Сказывалось переутомление. Женя страдала бессонницей, другим снились мечущиеся лучи прожекторов — сон был тревожным.
В станице Ассиновской мы стояли долго, почти полгода, и жили в своем общежитии спаянной, дружной коммуной. Нас объединяли, в первую очередь, наша общая боевая работа, наше страстное желание прогнать врага с русской земли. Все мы были равны перед смертельной опасностью, которая грозила нам ночью в воздухе и днем на земле, когда мы спали (фашисты постоянно искали наш аэродром, несколько раз сбрасывали бомбы рядом). Ночные полеты в лучах прожекторов, в огне зениток, когда рядом нет никого, только твой штурман в задней кабине, или твоя летчица впереди, когда остается надеяться только друг на друга, такое, конечно, роднило нас. Мы дружили с нашими техниками и вооруженцами, от умения которых подчас зависела наша жизнь. Они это понимали, готовили машины к полету исключительно добросовестно и каждый раз с волнением ожидали нашего возвращения с задания. И когда мы, вернувшись, говорили, что мотор работал хорошо, для техника это было высшей похвалой.
Мы жили открыто и искренне переживали чужие горести. Если кто-нибудь из девушек плакал, ее утешали чуть ли не всем полком, уж, по крайней мере, всей эскадрильей, и также «сообща» радовались вместе с теми, у кого была радость.
Письма от родных читали вслух, обсуждали и знали домашние новости друг от друга, а там, дома, мамы и папы хорошо знали имена и судьбы наших однополчанок, сами писали им письма, присылали подарки. К командиру и комиссару наши родные мамы относились как к приемным матерям, взявшим на воспитание их дочерей: просили последить, чтобы Катя, Вера или Женя лучше укрывала горло, чтобы мыла фрукты перед едой, чтобы не курила.

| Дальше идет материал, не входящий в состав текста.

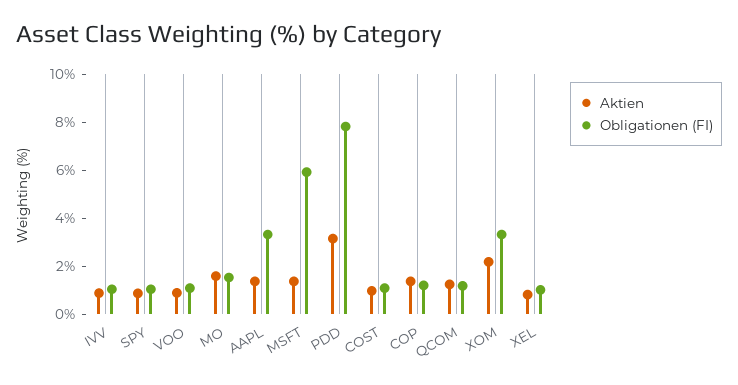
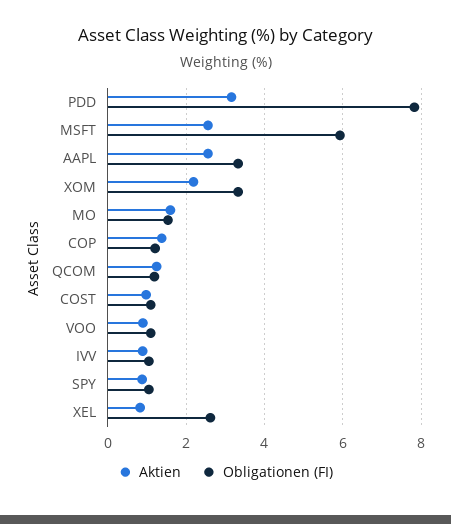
Aktien, AAPL: 1.5 -> 2.6
Aktien, MSFT: 1.5 -> 2.6
Obligationen (FI), XEL: 1 -> 2.6

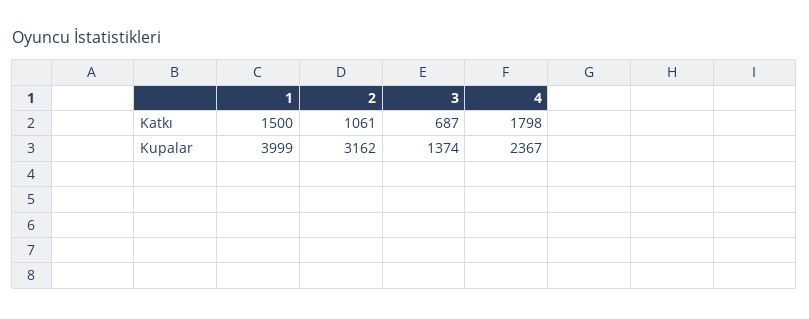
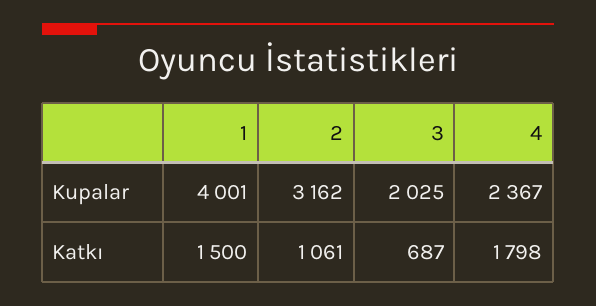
1, Kupalar: 3999 -> 4001
3, Kupalar: 1374 -> 2025

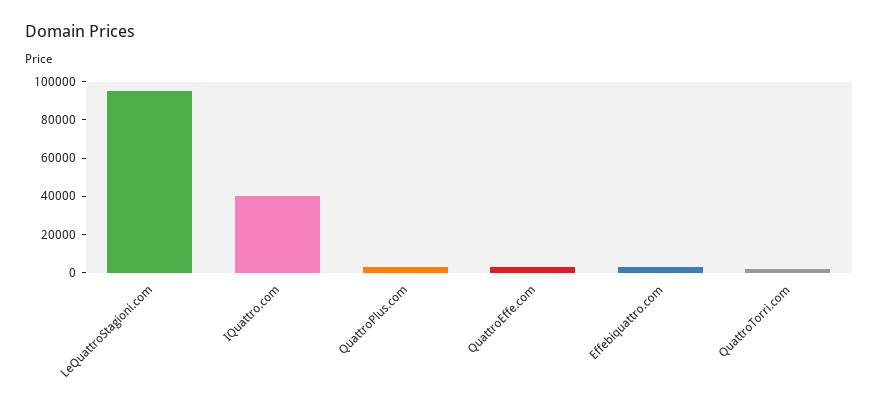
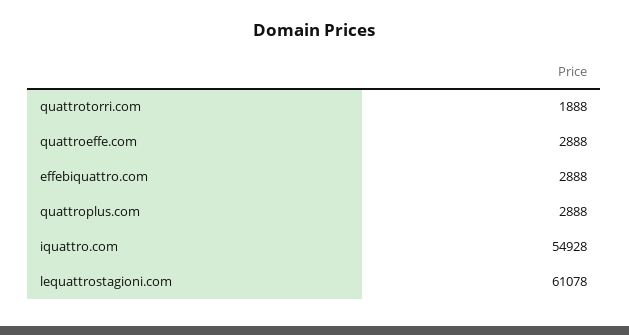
LeQuattroStagioni.com: 95000 -> 61078
IQuattro.com: 40000 -> 54928

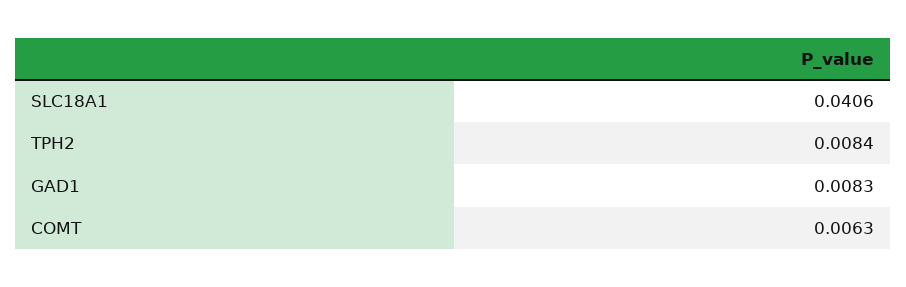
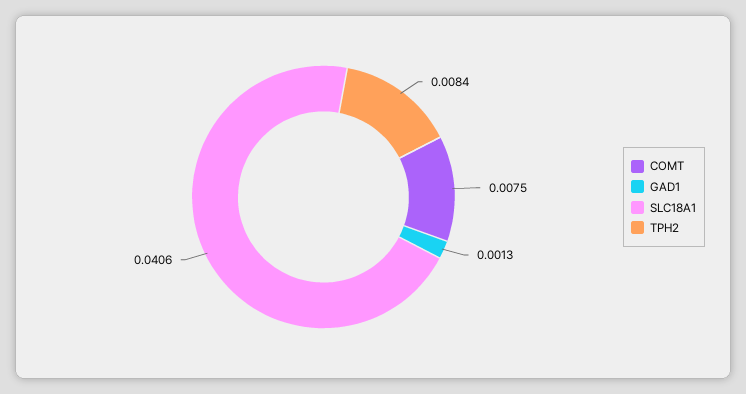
GAD1: 0.0083 -> 0.0013
COMT: 0.0063 -> 0.0075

Мы помнили дни рождения тех, с кем вместе летали, с кем дружили на земле. В эти дни обязательно дарили цветы, фрукты и по детскому обычаю надирали уши, чтобы раз и навсегда они были счастливы.
У каждой из нас тем не менее в полку была одна самая любимая подруга, с которой хотелось говорить чаще и дольше, чем с другими, которая лучше других могла понять и поддержать. Близкие подруги вместе сидели за столом, вместе селились в домах у хозяек, старались вместе летать, то есть вместе рисковать жизнью.
Мы были дружны и одновременно требовательны к себе и своим однополчанам. Сурово отчитывали на комсомольских собраниях оплошавших, совершивших служебный проступок, в стенных газетах, «боевых листках», а позже в полковом «Крокодиле» высмеивали тех, кто заблудился в облаках и не нашел свой аэродром или, увлекшись, переоценил результаты очередного бомбометания.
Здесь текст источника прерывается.